President-elect Barack Obama says he is concerned about the violence in Gaza, but that it would not be right for him to speak at length about the conflict until he takes office later this month. 

A television journalist pressed President-elect Barack Obama at a Washington news conference Wednesday on his reluctance to comment on the fighting in Gaza, saying that Mr. Obama's silence could be misinterpreted in the Arab world.

Mr. Obama said that while he has not refrained from addressing domestic policy issues, his decision not to comment on the Mideast crisis does not mean he is unconcerned about the violence.

"We cannot have two administrations running foreign policy at the same time," he said. "We simply can't do it.  And so as a consequence, what am I doing is I am being briefed consistently, my national security team is fully up to speed on it.  But the situation of domestic policy making and foreign policy making are two different things."

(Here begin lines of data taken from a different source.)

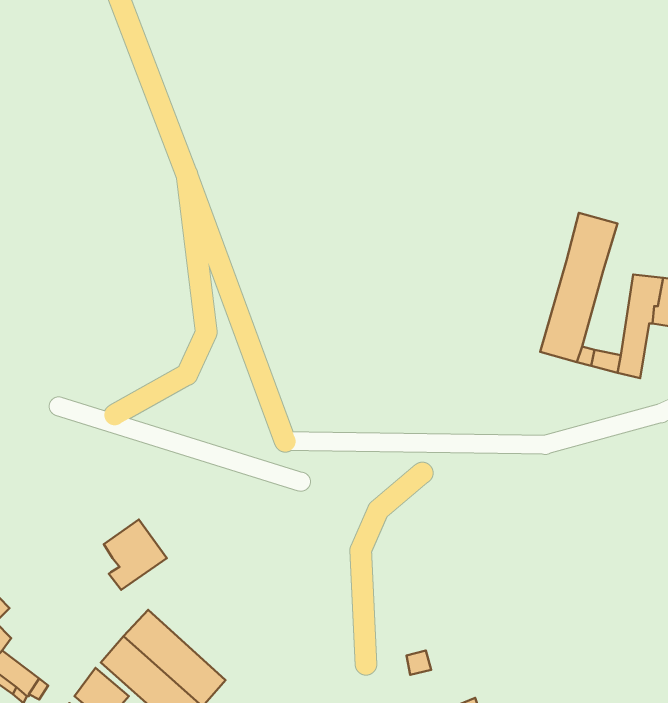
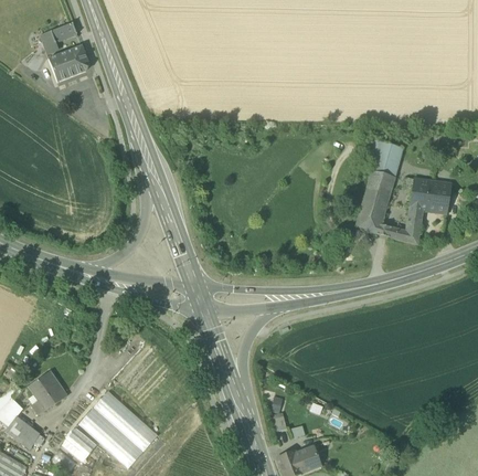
building: none -> [39,22,77,54]
building: none -> [47,45,88,82]
building: [104,519,167,590] -> [28,370,67,414]

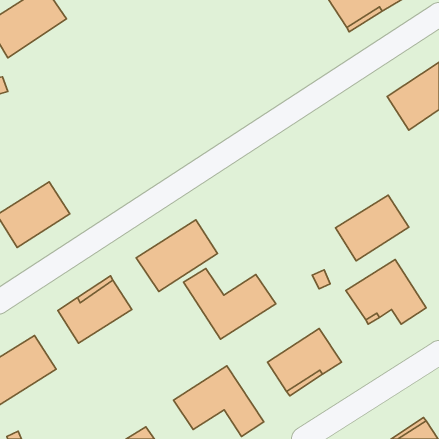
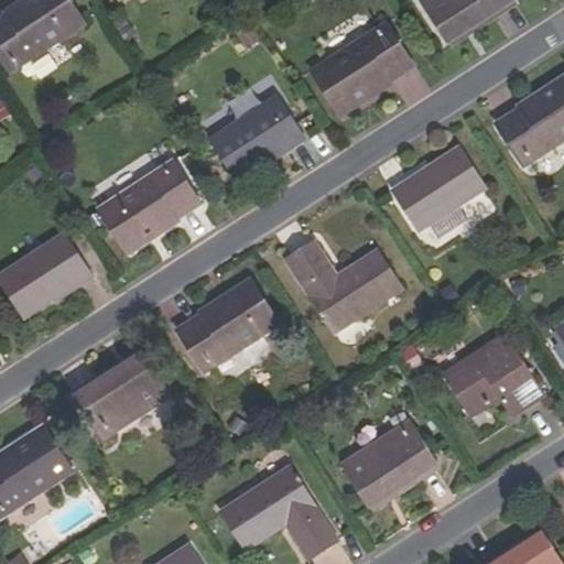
building: none -> [310,22,412,111]
building: none -> [210,95,303,178]
building: none -> [97,160,198,250]
building: [336,195,409,261] -> [391,148,485,231]
building: [183,268,276,339] -> [284,241,402,332]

University of Virginia political analyst Larry Sabato says that Mr. Obama is making the right distinction between domestic and foreign policy issues for a president-elect waiting to take office.

"As far as foreign policy is concerned, it is essential for any nation to present a united front beyond the 'water's edge' [abroad], and that is the position of the incumbent president," he said. "The incumbent president has the responsibility to project American policy and power abroad.  Any confusion, constitutionally, about who is really president, who is exercising power, probably helps the United States' enemies."

Sabato said Mr. Obama is in a difficult position largely because the United States has a relatively long transition period between its elections in early November and its presidential inauguration in late January.

"Most other democratic societies have a transition ranging from 24 hours to approximately two weeks," he said. "We, of course, have a three-month - a 77-day period for a transition.  So it is only natural that people abroad assume Obama is already running things.  Well he is not."

Some critics have said Mr. Obama has been reluctant to stake out a position on the violence in Gaza because there is no easy answer to this latest outbreak of the long-standing and complex conflict between Israel and the Palestinians.  But Gaza and other foreign policy issues will be Mr. Obama's responsibility less than two weeks from now when he takes the oath of office on January 20.